Robert M. Solow
Wie is Robert M. Solow?
Robert M. Solow is een opmerkelijke Amerikaanse econoom en emeritus hoogleraar aan het Massachusetts Institute of Technology. Solow is een winnaar van zowel de Nobelprijs voor de Memorial Prize in Economic Sciences in 1987 als de ontvanger van de John Bates Clark Medal in 1961, een onderscheiding voor economen onder de veertig die een uitstekende bijdrage leveren aan het vakgebied.
Belangrijkste leerpunten
- Robert M. Solow is een Amerikaanse econoom en emeritus hoogleraar aan het MIT, die de Nobelprijs voor economie en de John Bates Clarke-medaille heeft gewonnen die wordt uitgereikt aan economen onder de 40.
- Hij staat erom bekend het concept van Solow-residu te ontwikkelen, dat de rol van technologie bij productiviteitsverhogingen voor een economie verklaart.
- Naast de academische wereld heeft Solow ook de regering gediend als lid van de Council of Economic Advisers onder president Kennedy en in de President’s Commission on Income Maintenance onder president Nixon.
Inzicht in de carrière van Robert M. Solow
Solow is vooral bekend om zijn werk op het gebied van groeitheorie, dat hem hielp om samen te werken aan de ontwikkeling van het Solow-Swan neoklassieke groeimodel , een baanbrekende theorie binnen de economie. Hij ontving in 2014 de Presidential Medal of Freedom voor zijn uitstekende bijdragen binnen de economische theorie en praktijk.
Solow’s onderwijs
Solow werd in 1924 in Brooklyn geboren en won op zestienjarige leeftijd een studiebeurs voor de Harvard University. In 1942 verliet Solow de universiteit om zich bij het Amerikaanse leger aan te sluiten, waar hij diende in de Tweede Wereldoorlog in Noord-Afrika en Sicilië voordat hij in 1945 terugkeerde naar Harvard.
Als student aan Harvard werd hij onderzoeksassistent bij professor en econoom Wassily Leontief, en leverde hij bijdragen aan de input-outputanalysemethode in de economie die Leontief hielp ontwikkelen. In 1949 nam hij een fellowship naar Columbia voor onderzoek en studie en werd kort daarna assistent-professor aan het MIT.
Aan het MIT had Solow een kantoor naast Paul Samuelson, een andere vooraanstaande econoom, die Solow’s onderzoek naar groeitheorie introduceerde in zijn zesde editie van Samuelsons ‘Economics: An Intro Analysis’.
Solow’s bijdragen
Een van de belangrijkste concepten waar Solow bekend om staat, is het Solow-residu. Het verklaart de rol van technologie in een economie door haar productiviteit te meten met betrekking tot constante arbeid en kapitaal.
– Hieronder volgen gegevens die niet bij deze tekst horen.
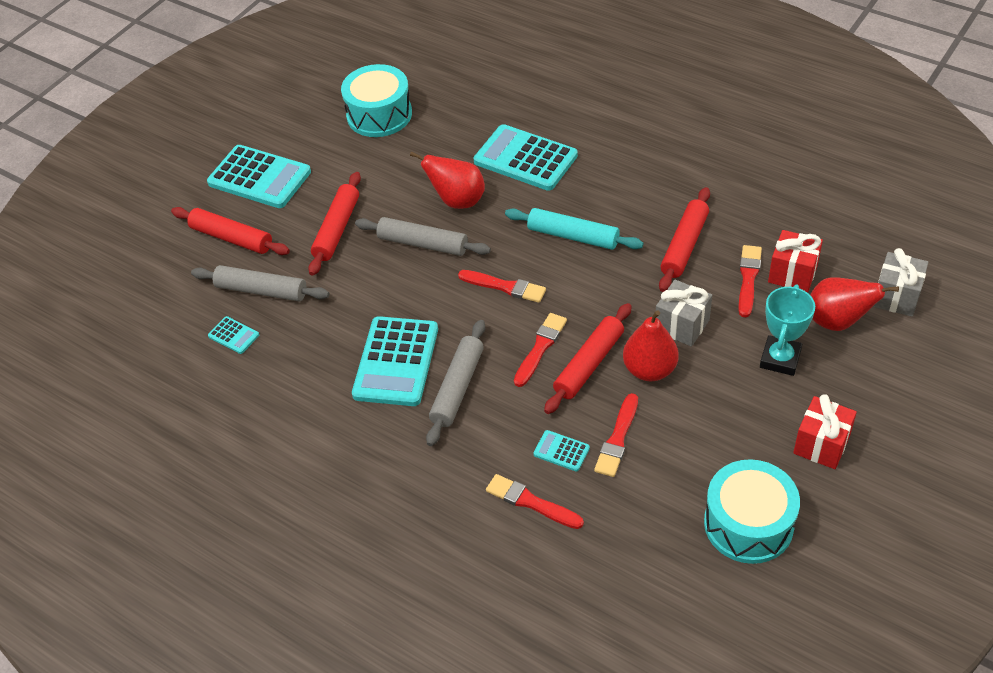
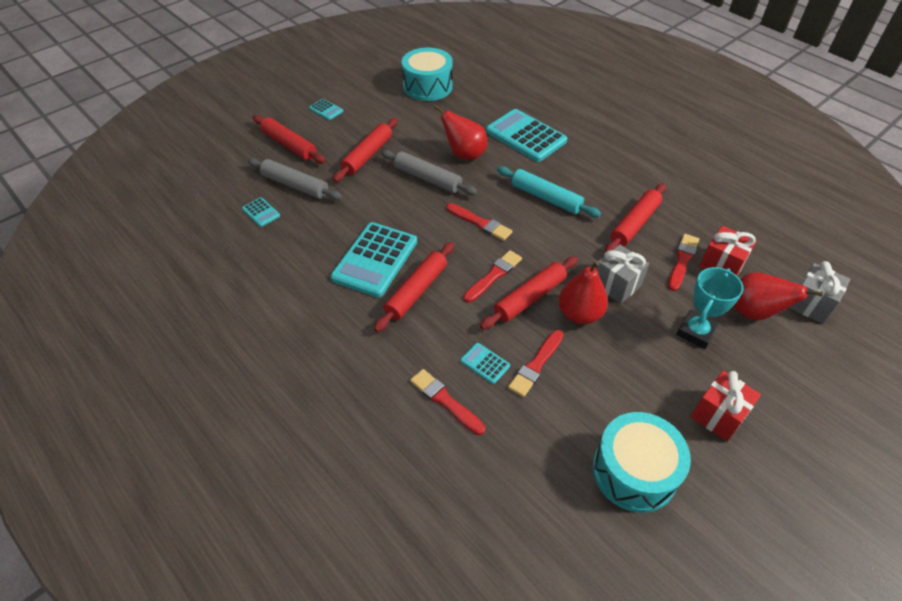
camera: 10 degrees right, 0 degrees up
turquoise calculator [207,145,311,208] -> turquoise calculator [309,99,343,120], size x0.45
grey rolling pin [426,320,485,446] -> red rolling pin [374,242,454,332]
Het concept vindt zijn oorsprong in een artikel uit 1957 met de titel Technical Change and Aggregate Production Function. Op basis van gegevens van het Bruto Nationaal Product (BNP) concludeerde Solow dat de helft van zijn totale groei te danken was aan arbeid en kapitaal. De overige waren verantwoordelijk voor technische veranderingen.
In 1958 was Solow co-auteur van “Linear Programming and Economic Analysis”, en later bracht hij “Growth Theory – An Exposition” uit in 1970 en “The Labour Market as a Social Institution” in 1990.
Solow’s samenwerking met Samuelson wierp veel vruchten af, waarbij de twee economen samen werkten aan de groeitheorie van von Neumann, de theorie van het kapitaal, lineaire programmering en de Phillipscurve.
Naast zijn bijdragen aan het academische veld van de economie, diende Solow ook de regering als lid van de Council of Economic Advisers onder president Kennedy en in de President’s Commission on Income Maintenance onder president Nixon.
Als professor heeft Solow ontelbare bijdragen geleverd aan het begeleiden van veel van zijn studenten in hun eigen carrière als econoom, waaronder enkele extra Nobelprijswinnaars zoals oud-student Peter Diamond, die de prijs in 2010 ontving. Solow ging in 1995 met pensioen, maar heeft nog steeds een kantoor. aan het MIT, en hij blijft op 91-jarige leeftijd onderzoeken en publiceren.